▸ **TASK DETAILS**:
Please copy every line of text in the data below word for word, and leave the pictures out of your answer.

▸ **TASK INPUTS**:
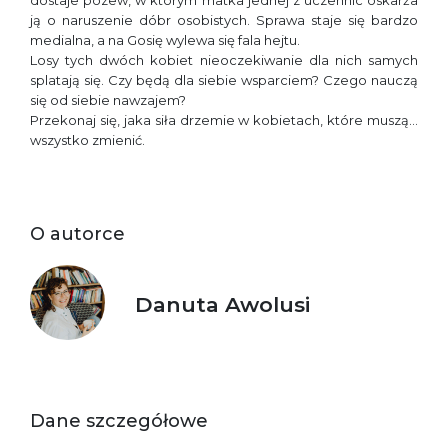
dostaje pozew, w którym matka jednej z uczennic oskarża
ją o naruszenie dóbr osobistych. Sprawa staje się bardzo
medialna, a na Gosię wylewa się fala hejtu.
Losy tych dwóch kobiet nieoczekiwanie dla nich samych
splatają się. Czy będą dla siebie wsparciem? Czego nauczą
się od siebie nawzajem?
Przekonaj się, jaka siła drzemie w kobietach, które muszą…
wszystko zmienić.
O autorce
Danuta Awolusi
Dane szczegółowe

▸ **ANSWER SPACE**:
dostaje pozew, w którym matka jednej z uczennic oskarża
ją o naruszenie dóbr osobistych. Sprawa staje się bardzo
medialna, a na Gosię wylewa się fala hejtu.
Losy tych dwóch kobiet nieoczekiwanie dla nich samych
splatają się. Czy będą dla siebie wsparciem? Czego nauczą
się od siebie nawzajem?
Przekonaj się, jaka siła drzemie w kobietach, które muszą…
wszystko zmienić.
O autorce
Danuta Awolusi
Dane szczegółowe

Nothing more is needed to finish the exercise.